■ Required tasks
1. Reproduce the cluster instance text, starting with "A cluster instance represents" and going on through "Definition, where applicable.".
2. According to the cluster instance text, what should you avoid using when typing in a cluster name?
3. Please carry the cluster instance text forward from the point where it stops.

■ Supplied text
※

A cluster instance represents a collection of compute resources on a cloudlet for deploying your application instance, or containers. For example, you can select a Kubernetes cluster to deploy your pods, or select Docker to deploy your Docker containers. Note that some of the required fields should be identical to the information entered for the Application Definition, where applicable.
Note: When typing in a cluster name, do not use underscores.
Dedicated vs. Shared Access Type
When creating a cluster instance, you can determine how traffic is routed to your cluster instance.
Dedicated: Select this option if you want to route traffic directly to your cluster instance. A Dedicated cluster instance ensures an exclusive port is opened with an assigned IP address. Otherwise, the port used may get mapped to a different port if the requested port is being used by other applications.

※

■ Data provided
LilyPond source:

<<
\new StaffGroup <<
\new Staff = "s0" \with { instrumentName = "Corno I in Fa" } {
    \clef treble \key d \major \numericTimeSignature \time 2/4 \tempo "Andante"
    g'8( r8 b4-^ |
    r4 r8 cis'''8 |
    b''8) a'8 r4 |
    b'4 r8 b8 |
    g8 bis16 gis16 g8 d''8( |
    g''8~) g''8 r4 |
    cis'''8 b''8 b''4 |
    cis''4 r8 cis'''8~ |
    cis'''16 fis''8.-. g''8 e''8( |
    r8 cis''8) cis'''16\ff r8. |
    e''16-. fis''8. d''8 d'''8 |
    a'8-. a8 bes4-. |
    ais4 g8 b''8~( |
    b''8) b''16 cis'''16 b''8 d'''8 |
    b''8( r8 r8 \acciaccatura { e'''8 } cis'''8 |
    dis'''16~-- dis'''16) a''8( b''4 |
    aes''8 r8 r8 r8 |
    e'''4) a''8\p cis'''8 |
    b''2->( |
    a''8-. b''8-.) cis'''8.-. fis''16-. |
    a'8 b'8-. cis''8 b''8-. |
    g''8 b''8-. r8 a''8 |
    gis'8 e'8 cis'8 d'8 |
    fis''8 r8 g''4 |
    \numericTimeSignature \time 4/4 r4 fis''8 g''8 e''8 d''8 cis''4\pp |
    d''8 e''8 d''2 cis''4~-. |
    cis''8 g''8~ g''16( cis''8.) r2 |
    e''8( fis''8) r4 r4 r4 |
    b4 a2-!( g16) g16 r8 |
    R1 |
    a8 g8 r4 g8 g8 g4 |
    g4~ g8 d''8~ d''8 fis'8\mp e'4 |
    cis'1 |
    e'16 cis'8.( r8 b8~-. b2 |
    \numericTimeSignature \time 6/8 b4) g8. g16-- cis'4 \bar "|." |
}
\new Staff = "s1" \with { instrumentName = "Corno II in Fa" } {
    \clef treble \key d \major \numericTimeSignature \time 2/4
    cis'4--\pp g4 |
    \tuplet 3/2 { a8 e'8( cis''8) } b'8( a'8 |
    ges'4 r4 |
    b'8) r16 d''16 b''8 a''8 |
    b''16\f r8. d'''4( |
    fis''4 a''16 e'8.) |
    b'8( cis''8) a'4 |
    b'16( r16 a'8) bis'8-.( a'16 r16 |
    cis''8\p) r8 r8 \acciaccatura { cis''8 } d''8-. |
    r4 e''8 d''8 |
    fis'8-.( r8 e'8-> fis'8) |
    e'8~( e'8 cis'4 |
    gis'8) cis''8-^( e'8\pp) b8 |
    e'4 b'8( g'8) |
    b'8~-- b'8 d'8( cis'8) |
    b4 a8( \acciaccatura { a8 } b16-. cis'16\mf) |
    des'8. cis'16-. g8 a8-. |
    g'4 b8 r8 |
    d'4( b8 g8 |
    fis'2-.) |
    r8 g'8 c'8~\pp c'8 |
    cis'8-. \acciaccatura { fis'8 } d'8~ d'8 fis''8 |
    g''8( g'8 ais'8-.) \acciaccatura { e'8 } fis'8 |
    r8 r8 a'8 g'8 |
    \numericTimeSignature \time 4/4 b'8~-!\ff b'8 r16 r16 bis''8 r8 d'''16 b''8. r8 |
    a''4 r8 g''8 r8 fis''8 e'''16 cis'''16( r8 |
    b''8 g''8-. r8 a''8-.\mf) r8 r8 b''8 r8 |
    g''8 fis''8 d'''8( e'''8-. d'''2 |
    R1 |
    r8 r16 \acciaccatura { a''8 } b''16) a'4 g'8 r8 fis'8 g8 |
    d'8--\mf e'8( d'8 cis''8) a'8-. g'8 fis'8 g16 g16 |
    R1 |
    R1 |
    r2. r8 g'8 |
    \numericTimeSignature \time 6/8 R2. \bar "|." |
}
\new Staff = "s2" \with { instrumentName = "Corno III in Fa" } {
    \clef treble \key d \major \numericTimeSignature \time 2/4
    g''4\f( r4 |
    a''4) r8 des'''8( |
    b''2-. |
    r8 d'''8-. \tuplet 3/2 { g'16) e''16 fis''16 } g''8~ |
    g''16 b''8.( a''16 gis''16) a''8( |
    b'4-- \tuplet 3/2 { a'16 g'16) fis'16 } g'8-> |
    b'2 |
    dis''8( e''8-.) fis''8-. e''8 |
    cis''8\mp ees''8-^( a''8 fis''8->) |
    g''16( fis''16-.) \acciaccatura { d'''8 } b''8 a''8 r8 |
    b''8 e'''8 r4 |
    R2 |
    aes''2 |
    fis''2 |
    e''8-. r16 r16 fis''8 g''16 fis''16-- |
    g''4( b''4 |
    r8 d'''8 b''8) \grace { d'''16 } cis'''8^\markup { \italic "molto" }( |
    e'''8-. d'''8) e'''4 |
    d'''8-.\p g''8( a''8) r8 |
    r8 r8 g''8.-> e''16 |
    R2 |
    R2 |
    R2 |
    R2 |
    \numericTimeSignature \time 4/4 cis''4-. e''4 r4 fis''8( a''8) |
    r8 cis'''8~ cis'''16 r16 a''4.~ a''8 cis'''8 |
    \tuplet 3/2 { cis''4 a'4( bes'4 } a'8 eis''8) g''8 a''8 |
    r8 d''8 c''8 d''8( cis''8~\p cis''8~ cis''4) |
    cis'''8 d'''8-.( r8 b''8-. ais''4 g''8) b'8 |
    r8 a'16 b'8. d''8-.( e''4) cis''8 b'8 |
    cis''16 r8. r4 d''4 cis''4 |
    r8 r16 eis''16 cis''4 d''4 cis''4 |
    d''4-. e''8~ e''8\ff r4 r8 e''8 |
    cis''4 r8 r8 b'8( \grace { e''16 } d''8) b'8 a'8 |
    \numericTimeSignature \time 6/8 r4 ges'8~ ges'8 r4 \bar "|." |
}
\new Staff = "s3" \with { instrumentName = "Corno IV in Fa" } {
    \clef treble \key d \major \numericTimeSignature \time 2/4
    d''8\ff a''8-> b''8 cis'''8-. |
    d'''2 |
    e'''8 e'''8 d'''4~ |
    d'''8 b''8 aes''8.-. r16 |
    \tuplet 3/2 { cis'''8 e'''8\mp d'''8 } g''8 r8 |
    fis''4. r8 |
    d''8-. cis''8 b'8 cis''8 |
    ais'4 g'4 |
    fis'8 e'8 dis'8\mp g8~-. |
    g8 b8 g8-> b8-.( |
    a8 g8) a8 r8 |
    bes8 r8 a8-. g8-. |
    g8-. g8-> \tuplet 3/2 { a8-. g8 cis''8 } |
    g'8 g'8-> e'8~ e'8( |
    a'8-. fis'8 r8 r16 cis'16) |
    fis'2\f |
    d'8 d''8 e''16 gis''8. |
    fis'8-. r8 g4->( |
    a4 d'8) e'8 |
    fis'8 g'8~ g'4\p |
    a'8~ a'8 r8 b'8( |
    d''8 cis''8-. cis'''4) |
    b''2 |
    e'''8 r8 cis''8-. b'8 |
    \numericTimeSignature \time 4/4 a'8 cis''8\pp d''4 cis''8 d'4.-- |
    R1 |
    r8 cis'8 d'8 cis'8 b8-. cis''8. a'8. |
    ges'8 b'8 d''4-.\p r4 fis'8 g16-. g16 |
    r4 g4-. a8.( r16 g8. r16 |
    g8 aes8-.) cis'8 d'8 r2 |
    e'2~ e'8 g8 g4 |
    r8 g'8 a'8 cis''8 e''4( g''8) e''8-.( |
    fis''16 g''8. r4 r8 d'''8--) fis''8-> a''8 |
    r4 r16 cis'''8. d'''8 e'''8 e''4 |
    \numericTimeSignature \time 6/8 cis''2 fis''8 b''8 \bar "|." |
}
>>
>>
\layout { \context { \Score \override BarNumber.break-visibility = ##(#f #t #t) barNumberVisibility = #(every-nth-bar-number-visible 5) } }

※

■ Answers provided
1.
A cluster instance represents a collection of compute resources on a cloudlet for deploying your application instance, or containers. For example, you can select a Kubernetes cluster to deploy your pods, or select Docker to deploy your Docker containers. Note that some of the required fields should be identical to the information entered for the Application Definition, where applicable.

2. Underscores.

3.
Shared: Select this option to route all traffic through a load balancer, where it will then get re-routed to the cluster instance. A Shared cluster instance's IP Access is shared with all associated application instances. We recommend that you select the Shared option if your application does not require a specific or exclusive port.
Shared Volume support
MobiledgeX utilizes Shared Persistent Volumes for Kubernetes deployments. Shared Persistent Volumes manage the storage of data within the cluster(s). If a container crashes and the kubelet restarts, subsequently, data within the cluster may be lost (the container becomes empty as a result of the reboot).
MobiledgeX’s support of Shared Persistent Volumes preserves your data by allowing you to share your Volumes across all nodes within the Kubernetes cluster. The data is transmitted via NFS over a private network. To take advantage of this feature, you must designate the amount of Gigabytes to be used by the Shared Volume field within the UI.
Note: Gigabytes utilized by the Shared Volume may not exceed 200 Gb.
Volumes: Directories containing data and is accessible to the containers within a Pod. While Kubernetes supports many different Volumes types, MobiledgeX supports PersistentVolumeClaims, and thus, making the Volume available to all the nodes within the cluster.
Persistent Volumes (PVs): Resources within the cluster. Persistent Volumes requires provisioning using a default storage class. You can view a PV as a resource in the cluster in the same way you may view a node as a cluster resource.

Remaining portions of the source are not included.